Next is a race condition in how the response renders. Microsoft’s guardrail wraps Copilot output in blocks so the browser treats markup as text. The catch is timing: the wrapping happens after Copilot finishes generating, but the browser renders the stream as it arrives. The injected tag is drawn and fires its request before the sanitizer runs. By the time the output is neutralized, the request has already left.
The last link gets the data past the page’s Content Security Policy. The CSP on m365.cloud.microsoft blocks images from arbitrary domains, but it allowlists *.bing.com. Bing’s “Search by Image” endpoint accepts an image URL and fetches it server-side to analyze it. Point that fetch at an attacker’s server with the stolen text encoded in the path, and Bing retrieves it. The browser’s CSP never applies, because the request comes from Bing’s infrastructure. Bing becomes the exfiltration proxy. The CSP allowlist does the hiding.

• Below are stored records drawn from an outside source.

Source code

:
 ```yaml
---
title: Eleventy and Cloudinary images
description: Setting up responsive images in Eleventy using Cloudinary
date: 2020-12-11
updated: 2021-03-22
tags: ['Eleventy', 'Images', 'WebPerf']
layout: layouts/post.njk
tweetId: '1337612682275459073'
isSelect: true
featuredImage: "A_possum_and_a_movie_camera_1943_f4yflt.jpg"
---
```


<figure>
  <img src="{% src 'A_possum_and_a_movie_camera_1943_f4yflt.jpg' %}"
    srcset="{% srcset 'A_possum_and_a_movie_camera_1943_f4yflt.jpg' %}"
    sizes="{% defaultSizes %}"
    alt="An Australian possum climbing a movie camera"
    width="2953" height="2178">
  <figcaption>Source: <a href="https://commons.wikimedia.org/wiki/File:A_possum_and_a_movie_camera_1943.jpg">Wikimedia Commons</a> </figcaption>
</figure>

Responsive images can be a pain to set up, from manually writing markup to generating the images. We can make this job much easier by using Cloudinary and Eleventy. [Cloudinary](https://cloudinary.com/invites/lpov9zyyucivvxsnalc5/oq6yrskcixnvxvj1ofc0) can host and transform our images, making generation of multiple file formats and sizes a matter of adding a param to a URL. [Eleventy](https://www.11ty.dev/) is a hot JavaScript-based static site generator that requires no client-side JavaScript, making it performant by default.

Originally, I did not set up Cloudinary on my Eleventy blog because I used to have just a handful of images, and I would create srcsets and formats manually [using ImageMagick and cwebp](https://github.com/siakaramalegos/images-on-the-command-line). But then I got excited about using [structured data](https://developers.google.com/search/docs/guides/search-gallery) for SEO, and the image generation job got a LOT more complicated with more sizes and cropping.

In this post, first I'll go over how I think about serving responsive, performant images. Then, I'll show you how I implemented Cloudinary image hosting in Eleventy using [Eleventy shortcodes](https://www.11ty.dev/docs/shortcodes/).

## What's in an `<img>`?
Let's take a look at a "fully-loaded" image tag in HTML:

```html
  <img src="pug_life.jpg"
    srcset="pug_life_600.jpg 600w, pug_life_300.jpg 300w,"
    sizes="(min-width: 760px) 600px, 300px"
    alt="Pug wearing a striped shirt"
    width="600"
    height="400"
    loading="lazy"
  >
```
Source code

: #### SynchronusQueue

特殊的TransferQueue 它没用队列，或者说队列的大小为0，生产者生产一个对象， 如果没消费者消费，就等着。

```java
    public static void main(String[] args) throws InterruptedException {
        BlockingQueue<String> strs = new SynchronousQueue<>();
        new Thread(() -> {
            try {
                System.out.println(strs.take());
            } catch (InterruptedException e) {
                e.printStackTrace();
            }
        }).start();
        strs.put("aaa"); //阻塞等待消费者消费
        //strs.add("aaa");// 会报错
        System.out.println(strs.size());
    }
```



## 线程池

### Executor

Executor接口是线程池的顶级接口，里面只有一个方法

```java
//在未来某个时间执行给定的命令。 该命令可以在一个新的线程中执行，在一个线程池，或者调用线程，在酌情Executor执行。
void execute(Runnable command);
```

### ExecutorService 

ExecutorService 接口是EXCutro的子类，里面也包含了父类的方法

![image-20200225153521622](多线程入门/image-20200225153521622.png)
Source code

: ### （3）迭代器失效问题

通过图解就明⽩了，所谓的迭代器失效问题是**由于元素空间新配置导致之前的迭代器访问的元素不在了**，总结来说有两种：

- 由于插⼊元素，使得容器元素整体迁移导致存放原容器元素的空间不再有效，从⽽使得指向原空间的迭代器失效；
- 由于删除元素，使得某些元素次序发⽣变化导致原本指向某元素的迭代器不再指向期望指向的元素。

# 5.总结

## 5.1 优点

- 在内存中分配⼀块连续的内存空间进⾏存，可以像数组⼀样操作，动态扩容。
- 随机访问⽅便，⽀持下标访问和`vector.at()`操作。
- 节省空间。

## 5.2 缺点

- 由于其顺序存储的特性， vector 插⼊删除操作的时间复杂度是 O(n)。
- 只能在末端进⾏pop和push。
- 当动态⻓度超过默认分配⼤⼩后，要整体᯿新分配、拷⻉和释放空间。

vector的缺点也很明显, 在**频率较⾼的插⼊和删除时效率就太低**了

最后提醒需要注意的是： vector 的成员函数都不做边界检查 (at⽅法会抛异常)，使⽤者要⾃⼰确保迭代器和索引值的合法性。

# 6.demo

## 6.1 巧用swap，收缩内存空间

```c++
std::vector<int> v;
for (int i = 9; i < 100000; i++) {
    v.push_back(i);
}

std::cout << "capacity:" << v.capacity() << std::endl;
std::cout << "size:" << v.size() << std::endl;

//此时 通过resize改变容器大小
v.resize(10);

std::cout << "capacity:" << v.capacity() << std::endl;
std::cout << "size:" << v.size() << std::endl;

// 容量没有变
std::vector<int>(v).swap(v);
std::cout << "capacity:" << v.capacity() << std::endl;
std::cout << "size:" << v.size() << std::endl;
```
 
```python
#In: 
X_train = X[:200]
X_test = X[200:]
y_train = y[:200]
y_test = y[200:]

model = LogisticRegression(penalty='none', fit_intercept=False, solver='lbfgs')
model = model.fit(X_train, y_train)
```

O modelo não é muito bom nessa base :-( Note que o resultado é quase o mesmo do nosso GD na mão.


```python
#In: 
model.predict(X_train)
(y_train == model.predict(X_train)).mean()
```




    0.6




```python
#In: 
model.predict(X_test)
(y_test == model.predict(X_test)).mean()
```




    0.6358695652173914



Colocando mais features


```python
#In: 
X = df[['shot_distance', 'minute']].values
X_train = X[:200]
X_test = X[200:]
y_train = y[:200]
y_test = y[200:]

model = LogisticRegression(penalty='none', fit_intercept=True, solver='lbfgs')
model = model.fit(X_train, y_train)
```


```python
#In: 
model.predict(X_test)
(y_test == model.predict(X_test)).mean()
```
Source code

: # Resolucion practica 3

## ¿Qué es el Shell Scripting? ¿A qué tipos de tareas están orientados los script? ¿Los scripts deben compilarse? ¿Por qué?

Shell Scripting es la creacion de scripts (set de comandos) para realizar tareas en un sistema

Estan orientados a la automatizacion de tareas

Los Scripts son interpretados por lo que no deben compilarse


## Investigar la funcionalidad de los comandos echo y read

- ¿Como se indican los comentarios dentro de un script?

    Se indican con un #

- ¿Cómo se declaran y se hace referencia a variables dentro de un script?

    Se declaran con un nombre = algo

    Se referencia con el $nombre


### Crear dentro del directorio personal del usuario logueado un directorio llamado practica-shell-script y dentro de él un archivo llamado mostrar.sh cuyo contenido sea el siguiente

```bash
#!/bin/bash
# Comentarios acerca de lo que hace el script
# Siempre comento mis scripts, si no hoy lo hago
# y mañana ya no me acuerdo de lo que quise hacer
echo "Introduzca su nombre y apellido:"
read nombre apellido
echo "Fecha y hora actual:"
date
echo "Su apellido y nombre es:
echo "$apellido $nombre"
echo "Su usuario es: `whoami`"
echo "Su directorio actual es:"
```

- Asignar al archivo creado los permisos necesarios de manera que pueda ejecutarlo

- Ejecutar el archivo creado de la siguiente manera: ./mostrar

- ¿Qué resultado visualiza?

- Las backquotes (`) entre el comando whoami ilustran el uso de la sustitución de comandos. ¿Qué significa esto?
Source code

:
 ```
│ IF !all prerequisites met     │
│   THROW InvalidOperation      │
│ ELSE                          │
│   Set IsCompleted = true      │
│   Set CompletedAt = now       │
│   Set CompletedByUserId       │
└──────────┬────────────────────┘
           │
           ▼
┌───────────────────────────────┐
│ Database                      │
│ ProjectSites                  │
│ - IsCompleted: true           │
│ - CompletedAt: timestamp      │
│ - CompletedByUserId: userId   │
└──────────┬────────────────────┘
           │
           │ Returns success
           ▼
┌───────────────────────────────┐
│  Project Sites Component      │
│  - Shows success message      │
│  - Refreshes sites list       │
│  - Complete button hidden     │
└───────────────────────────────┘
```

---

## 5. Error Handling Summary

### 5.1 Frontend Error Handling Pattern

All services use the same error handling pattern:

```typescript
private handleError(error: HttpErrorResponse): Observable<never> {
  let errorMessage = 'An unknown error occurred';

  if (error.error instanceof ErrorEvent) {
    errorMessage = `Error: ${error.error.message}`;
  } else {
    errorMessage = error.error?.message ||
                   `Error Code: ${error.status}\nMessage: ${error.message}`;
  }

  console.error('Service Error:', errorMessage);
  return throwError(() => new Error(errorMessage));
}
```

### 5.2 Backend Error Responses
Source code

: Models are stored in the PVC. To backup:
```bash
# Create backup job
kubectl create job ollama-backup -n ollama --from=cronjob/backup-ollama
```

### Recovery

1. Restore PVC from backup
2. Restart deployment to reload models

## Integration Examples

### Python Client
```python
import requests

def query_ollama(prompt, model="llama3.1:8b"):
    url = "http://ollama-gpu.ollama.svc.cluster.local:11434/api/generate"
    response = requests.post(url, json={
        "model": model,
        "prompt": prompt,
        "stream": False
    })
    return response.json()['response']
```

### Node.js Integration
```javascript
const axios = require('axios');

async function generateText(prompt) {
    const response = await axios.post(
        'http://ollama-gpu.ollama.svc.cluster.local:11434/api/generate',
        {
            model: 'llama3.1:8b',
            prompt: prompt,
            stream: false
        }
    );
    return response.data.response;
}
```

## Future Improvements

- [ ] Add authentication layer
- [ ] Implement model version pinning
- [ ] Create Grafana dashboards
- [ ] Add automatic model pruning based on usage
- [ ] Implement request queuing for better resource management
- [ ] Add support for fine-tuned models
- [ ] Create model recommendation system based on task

Put together: the victim clicks, Copilot searches their data, the response embeds a value like an email subject in a Bing image URL, the browser calls Bing during streaming, and Bing pulls the attacker’s URL. The attacker reads it off their own logs, for example, a request for /Your_Security_Code_847291/img.png.
What an attacker gets
Copilot Enterprise can reach whatever the signed-in user can, through their Microsoft Graph access, and the attacker inherits that reach without ever logging in.